> [WORK TASK] The result should be a full, exact repeat of the entries, free of pictures.

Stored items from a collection
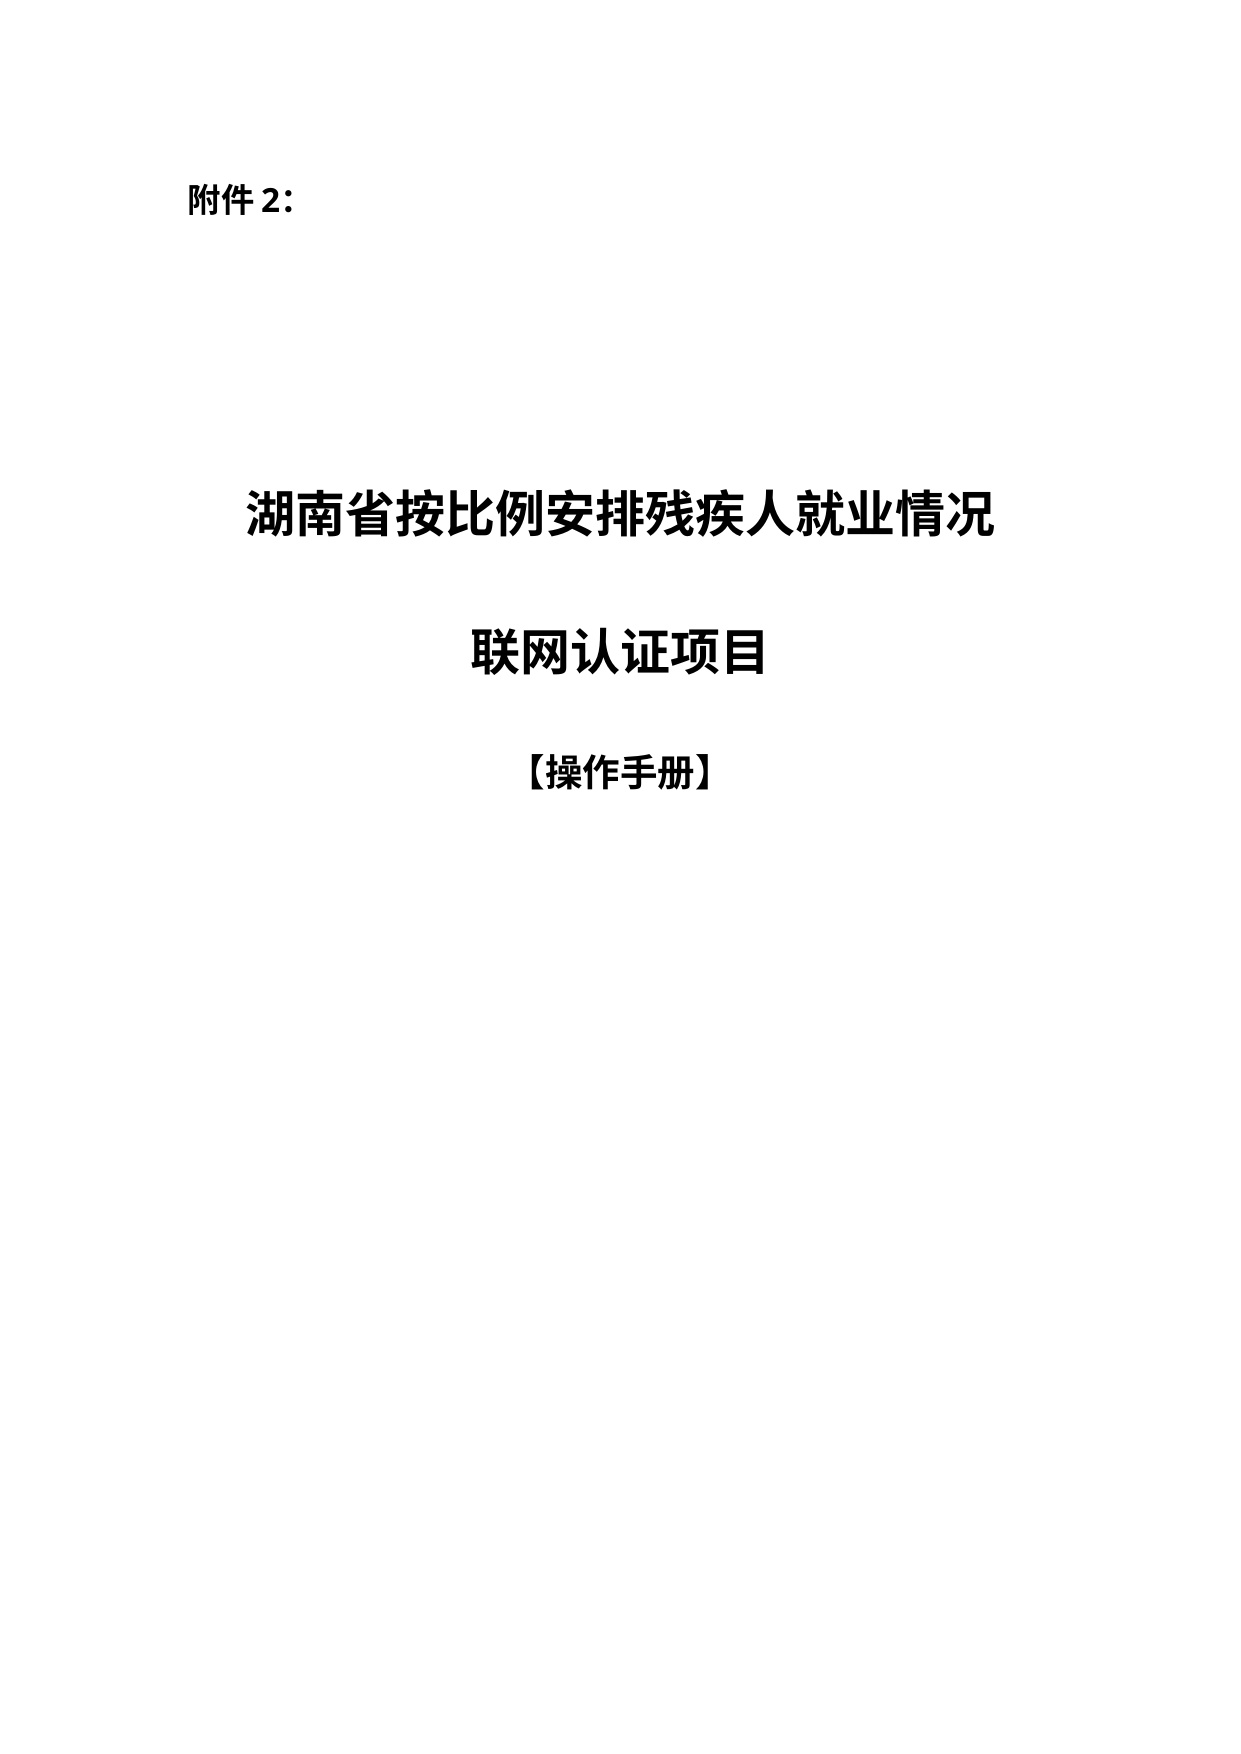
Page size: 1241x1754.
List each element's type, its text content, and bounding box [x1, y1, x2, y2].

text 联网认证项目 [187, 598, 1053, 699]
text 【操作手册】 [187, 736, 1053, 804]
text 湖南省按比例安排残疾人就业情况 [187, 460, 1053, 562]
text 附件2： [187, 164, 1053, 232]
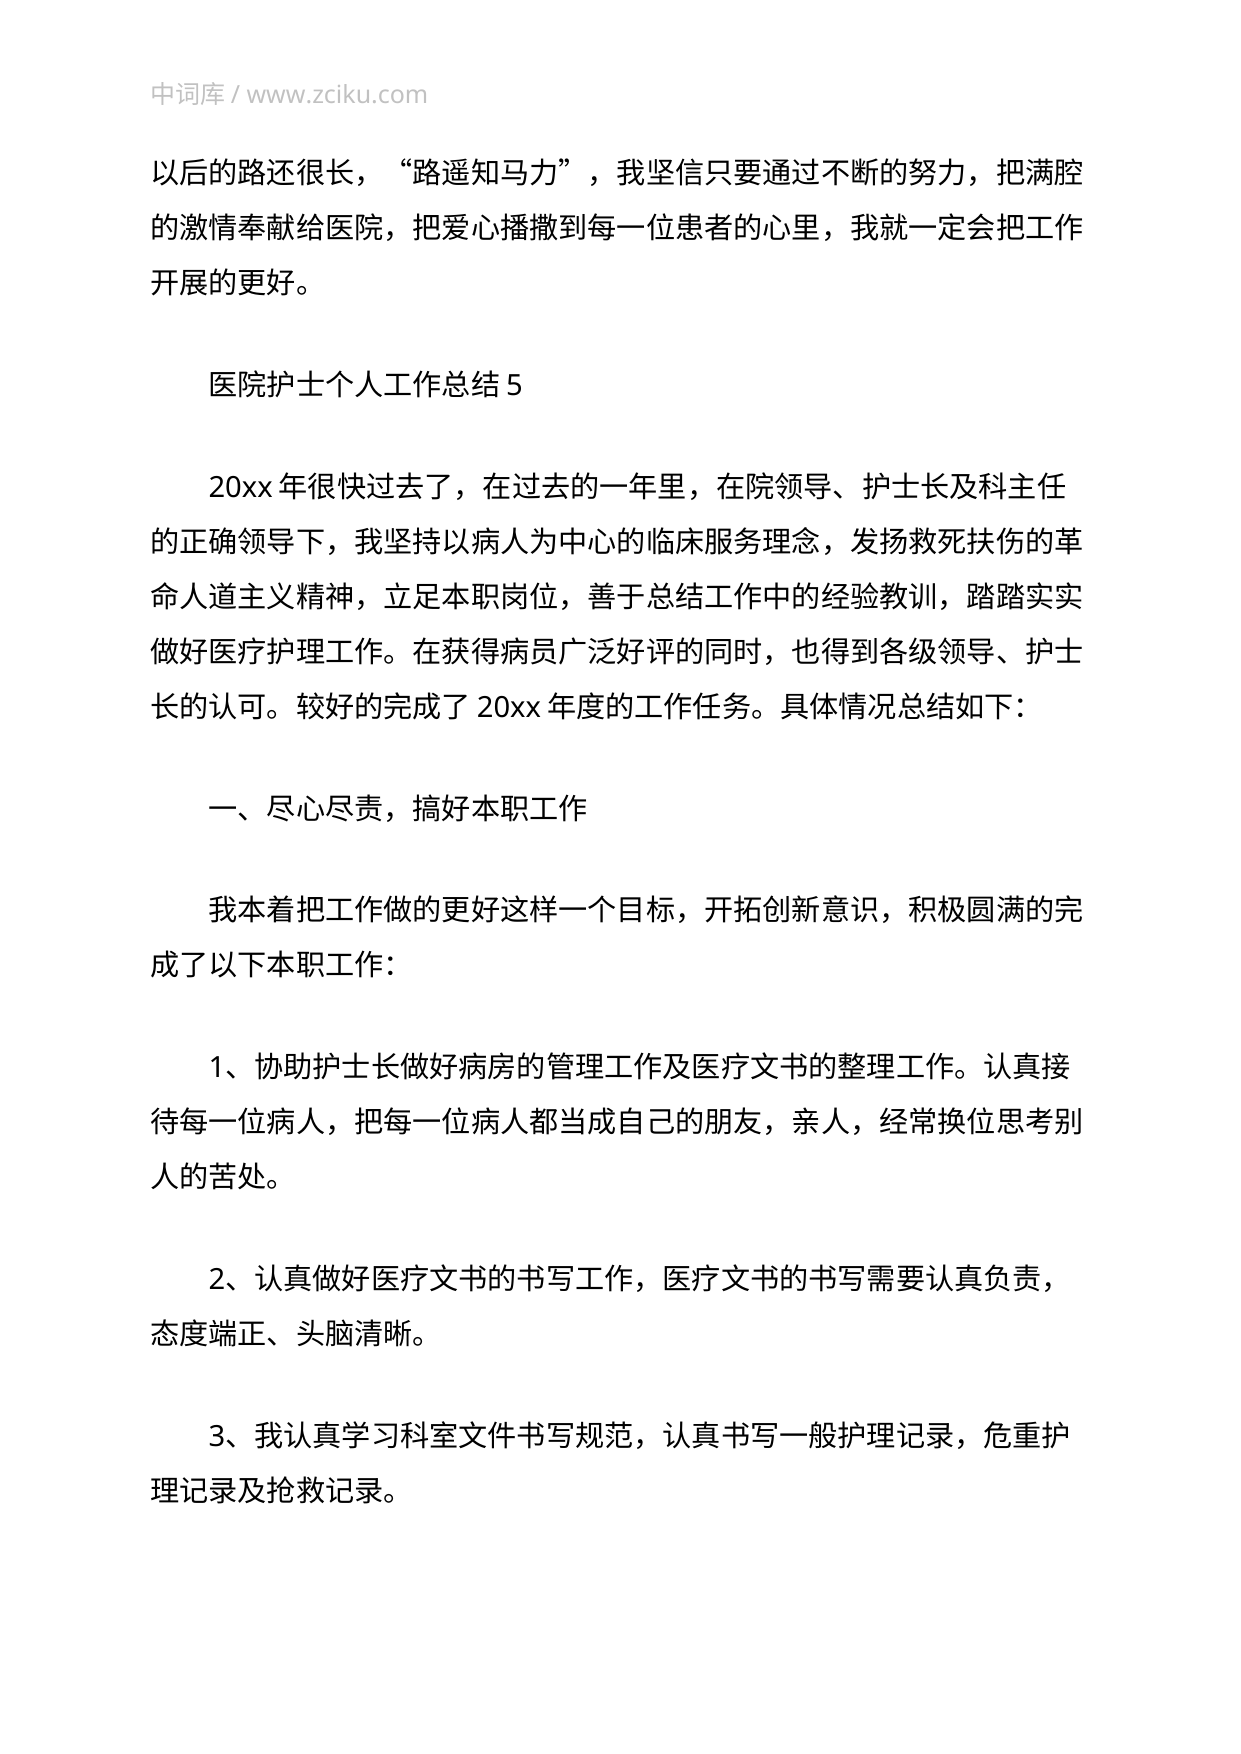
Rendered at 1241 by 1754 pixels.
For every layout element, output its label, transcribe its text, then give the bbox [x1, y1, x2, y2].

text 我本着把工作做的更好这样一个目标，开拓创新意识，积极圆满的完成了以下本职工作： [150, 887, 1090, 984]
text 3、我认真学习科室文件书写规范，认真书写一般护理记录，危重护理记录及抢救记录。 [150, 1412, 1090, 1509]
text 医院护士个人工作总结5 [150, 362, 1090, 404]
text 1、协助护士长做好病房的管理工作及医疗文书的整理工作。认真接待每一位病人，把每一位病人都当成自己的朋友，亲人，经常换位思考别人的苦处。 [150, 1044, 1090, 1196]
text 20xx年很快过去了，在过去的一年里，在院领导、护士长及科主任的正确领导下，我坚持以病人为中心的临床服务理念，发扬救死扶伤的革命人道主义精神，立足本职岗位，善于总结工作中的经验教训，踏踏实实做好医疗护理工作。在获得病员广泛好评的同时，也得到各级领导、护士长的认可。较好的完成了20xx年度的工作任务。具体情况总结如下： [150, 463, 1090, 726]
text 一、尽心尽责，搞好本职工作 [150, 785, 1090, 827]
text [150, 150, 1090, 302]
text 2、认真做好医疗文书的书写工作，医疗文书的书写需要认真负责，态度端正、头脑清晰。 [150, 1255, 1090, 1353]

> [THE COMPLETED TASK]
Page size: 1241x1754.
List each element's type, its text content, and bounding box [x1, y1, x2, y2].

text 联网认证项目 [187, 598, 1053, 699]
text 【操作手册】 [187, 736, 1053, 804]
text 湖南省按比例安排残疾人就业情况 [187, 460, 1053, 562]
text 附件2： [187, 164, 1053, 232]
Rendered at 1241 by 1754 pixels.
For every layout element, output its label, transcribe its text, then give the bbox [x1, y1, x2, y2].

text 我本着把工作做的更好这样一个目标，开拓创新意识，积极圆满的完成了以下本职工作： [150, 887, 1090, 984]
text 3、我认真学习科室文件书写规范，认真书写一般护理记录，危重护理记录及抢救记录。 [150, 1412, 1090, 1509]
text 医院护士个人工作总结5 [150, 362, 1090, 404]
text 1、协助护士长做好病房的管理工作及医疗文书的整理工作。认真接待每一位病人，把每一位病人都当成自己的朋友，亲人，经常换位思考别人的苦处。 [150, 1044, 1090, 1196]
text 20xx年很快过去了，在过去的一年里，在院领导、护士长及科主任的正确领导下，我坚持以病人为中心的临床服务理念，发扬救死扶伤的革命人道主义精神，立足本职岗位，善于总结工作中的经验教训，踏踏实实做好医疗护理工作。在获得病员广泛好评的同时，也得到各级领导、护士长的认可。较好的完成了20xx年度的工作任务。具体情况总结如下： [150, 463, 1090, 726]
text 一、尽心尽责，搞好本职工作 [150, 785, 1090, 827]
text [150, 150, 1090, 302]
text 2、认真做好医疗文书的书写工作，医疗文书的书写需要认真负责，态度端正、头脑清晰。 [150, 1255, 1090, 1353]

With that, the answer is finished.